Science Journal Retracts Controversial Study on Mysterious Life Form


A microscopic discovery in a Californian lake ignited significant scientific debate over a decade ago.

Researchers claimed to have found bacteria utilising arsenic – an element lethal to known life forms – for growth. If validated, this would have profoundly expanded life’s known parameters, on Earth and beyond.

However, numerous research groups failed to replicate the findings, arguing it is biologically unfeasible for an organism to use such a toxic element for DNA and proteins. Some scientists have since suggested the original experiments were compromised by undetected contaminants.

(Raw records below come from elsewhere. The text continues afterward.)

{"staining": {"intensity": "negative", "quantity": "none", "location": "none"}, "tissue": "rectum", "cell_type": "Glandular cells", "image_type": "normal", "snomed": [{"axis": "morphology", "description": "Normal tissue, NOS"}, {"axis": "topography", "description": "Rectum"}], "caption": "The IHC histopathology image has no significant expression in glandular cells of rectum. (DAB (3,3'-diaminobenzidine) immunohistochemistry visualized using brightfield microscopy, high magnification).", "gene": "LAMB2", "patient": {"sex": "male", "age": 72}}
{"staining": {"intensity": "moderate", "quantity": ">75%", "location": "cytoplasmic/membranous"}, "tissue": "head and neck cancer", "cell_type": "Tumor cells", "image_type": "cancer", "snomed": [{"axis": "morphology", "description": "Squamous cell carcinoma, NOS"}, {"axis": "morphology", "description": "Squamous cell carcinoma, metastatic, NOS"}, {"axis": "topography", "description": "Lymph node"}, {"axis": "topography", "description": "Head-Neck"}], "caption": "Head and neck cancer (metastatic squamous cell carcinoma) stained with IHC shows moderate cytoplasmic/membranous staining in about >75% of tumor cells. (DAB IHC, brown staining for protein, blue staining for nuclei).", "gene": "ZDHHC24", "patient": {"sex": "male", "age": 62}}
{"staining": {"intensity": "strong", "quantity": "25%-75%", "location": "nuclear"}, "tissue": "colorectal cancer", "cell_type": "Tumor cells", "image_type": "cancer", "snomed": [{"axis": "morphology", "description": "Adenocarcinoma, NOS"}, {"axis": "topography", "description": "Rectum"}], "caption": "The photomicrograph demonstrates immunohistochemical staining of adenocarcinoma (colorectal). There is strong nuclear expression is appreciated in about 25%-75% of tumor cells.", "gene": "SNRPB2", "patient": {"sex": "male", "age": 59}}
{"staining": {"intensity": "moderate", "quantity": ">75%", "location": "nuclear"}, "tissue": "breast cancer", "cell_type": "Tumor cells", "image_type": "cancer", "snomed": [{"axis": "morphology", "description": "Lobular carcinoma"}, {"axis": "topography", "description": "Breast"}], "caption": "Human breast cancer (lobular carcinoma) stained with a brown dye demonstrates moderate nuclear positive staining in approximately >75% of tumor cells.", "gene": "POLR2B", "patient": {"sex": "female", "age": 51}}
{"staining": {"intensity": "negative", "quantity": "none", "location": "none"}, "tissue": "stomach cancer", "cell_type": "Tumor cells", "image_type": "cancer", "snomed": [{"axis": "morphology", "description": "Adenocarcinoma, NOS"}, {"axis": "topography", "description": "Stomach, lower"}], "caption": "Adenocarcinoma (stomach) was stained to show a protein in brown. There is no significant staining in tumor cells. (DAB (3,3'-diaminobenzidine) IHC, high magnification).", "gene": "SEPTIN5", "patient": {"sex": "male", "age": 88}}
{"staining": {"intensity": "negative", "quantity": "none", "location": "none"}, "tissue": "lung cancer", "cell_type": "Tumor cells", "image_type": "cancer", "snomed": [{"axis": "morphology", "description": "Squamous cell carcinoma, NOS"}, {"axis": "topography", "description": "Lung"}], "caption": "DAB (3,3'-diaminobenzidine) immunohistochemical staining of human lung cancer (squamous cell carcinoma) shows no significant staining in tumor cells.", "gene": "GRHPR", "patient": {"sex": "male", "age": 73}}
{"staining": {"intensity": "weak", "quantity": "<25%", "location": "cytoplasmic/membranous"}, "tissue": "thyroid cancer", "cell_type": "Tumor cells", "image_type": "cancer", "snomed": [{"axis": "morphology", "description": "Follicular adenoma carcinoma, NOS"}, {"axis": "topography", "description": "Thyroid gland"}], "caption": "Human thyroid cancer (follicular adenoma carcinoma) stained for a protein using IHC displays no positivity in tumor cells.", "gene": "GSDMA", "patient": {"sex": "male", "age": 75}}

On Thursday, the journal Science, which first published the research, retracted it, though not because of misconduct on the researchers’ part.

“If the editors determine that a paper’s reported experiments do not support its key conclusions, even if no fraud or manipulation occurred, a retraction is considered appropriate,” the journal’s editor-in-chief Holden Thorp wrote in the statement announcing the retraction.

The researchers disagree with the journal's decision

The researchers disagree with the journal’s decision

The researchers disagree with the journal’s decision and stand by their data. It’s reasonable to pull a paper for major errors or suspected misconduct — but debates and disagreements over the findings are part of the scientific process, said study co-author Ariel Anbar of Arizona State University.

“One doesn’t retract a paper because the interpretation is controversial, or even because most disagree with the interpretation,” wrote Anbar in an email. “At least, that hasn’t been the case until now.”

Science has more frequently retracted papers for reasons beside fraud in recent years, said Thorp and Vada Vinson, Science’s executive editor, wrote in a blog post.

NASA helped fund the original work. The space agency’s science mission chief Nicky Fox said in a statement that NASA does not support the retraction and encourages Science to reconsider.